> _PROBLEM TO SOLVE_
Search the entries below for "validation", and copy each line where it appears.

Extracted data entries
= = = = = = =
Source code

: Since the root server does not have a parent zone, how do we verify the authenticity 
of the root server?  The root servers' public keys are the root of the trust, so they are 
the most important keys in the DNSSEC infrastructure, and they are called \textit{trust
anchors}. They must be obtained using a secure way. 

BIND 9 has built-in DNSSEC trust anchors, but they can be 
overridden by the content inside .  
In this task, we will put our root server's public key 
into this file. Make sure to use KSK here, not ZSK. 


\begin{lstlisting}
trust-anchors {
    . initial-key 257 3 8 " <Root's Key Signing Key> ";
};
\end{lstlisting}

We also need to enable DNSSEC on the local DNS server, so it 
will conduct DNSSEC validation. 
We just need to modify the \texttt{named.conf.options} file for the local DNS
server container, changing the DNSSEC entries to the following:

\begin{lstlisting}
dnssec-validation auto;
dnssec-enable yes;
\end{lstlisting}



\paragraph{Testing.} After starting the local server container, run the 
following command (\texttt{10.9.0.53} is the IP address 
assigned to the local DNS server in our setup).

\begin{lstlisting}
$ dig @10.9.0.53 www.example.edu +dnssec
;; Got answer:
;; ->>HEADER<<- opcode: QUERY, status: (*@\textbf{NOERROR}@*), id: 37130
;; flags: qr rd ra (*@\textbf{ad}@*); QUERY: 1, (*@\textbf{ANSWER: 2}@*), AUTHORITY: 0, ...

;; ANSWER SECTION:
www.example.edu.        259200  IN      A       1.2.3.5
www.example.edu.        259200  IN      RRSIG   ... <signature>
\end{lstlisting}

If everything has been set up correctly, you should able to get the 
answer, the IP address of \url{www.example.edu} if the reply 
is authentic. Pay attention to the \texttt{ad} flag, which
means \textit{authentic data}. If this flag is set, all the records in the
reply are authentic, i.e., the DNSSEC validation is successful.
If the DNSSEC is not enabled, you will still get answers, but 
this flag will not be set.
= = = = = = =
> _WRITTEN RESPONSE_
will conduct DNSSEC validation. 
dnssec-validation auto;
reply are authentic, i.e., the DNSSEC validation is successful.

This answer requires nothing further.